Pertanyaan di atas memang cukup greget dan ‘wah’. Namun, bagi saya yang berusia hampir duapuluhlima tahun, pertanyaan tersebut amat bosan didengar.
Bagaimana tidak, setiap kali ada undangan pernikahan datang atau menghadiri suatu resepsi pernikahan, seringkali pertanyaan ‘kapan nyusul’, yang maksudnya ‘kapan nikah’ kerap terlontar dari teman-teman dan kenalan lainnya.
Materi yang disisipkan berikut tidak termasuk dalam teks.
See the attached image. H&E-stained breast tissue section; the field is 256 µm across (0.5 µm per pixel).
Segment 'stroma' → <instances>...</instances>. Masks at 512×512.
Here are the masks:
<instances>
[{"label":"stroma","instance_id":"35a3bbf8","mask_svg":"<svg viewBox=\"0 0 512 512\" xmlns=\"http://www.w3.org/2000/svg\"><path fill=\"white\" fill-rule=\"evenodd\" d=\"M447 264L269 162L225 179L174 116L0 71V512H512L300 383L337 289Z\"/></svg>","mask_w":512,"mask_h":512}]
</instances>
Oleh karena itu, saya kadang-kadang enggan hadir ke acara pesta pernikahan. Lebih tepatnya mood-mood-an sesuai kenyaman hati. Bukan tidak menghargai undangan si empu acara, melainkan saya malas mendengar pertanyaan yang serupa nyaris ribuan kali. Saya saja tertawa mendengar alasan sendiri.
Mengganggu
Saya tidak tahu, kenapa orang-orang di sekitar kerap menanyakan perihal ‘kapan nikah’. Mungkin hanya basa-basi, tapi apakah Anda berpikir, bagaimana perasaan hati orang yang ditanyai. Ada yang menjawab biasa-biasa saja, sekadar lewat dan meladeni pertanyaan dengan senang hati.
Ada pula yang mungkin ekspresinya seperti saya, tertawa terkekeh dilengkapi raut muka yang kurang menyenangkan dilihat. Mungkin si penanya akan bingung melihat ekspresi yang sama sekali tak bersahabat.
Mungkin pula si penanya bertanya-tanya sendiri, “Wong nanya kok disambut ekspresi nggak enak? Cuma nanya saja sensi. Padahal nanyanya kan baik-baik.”
Tidak bisa dipersalahkan juga si penanya bertanya demikian. Mereka juga tidak mungkin tahu siapa dan bagaimana diri kita. Ada pula yang kepala keras tahu alur kehidupan kita jatuh-bangun, tetap bertanya demikian enaknya.
Rasa sedikit terganggu datang menghampiri. Anda bisa saja tertawa, kok Cuma pertanyaan dua kata sampai dianggap ‘mengganggu’. Terutama mengganggu ketenangan hati.
Anda tidak akan tahu, orang yang Anda tanyai tengah berupaya memperbaiki diri dengan menerima kesendirian dulu. Untuk saat ini, jodoh belum hadir. Entah kapan hadirnya. Menikmati kesendirian rasanya jalan yang dilalui sekarang.
Saat pertanyaan ‘kapan nikah’ didengar, tebersit rasa agak minder dan gelisah. Minder karena melihat teman dan kenalan sudah di pelaminan atau sudah ada jodoh lalu mereka menunggu waktu naik pelaminan.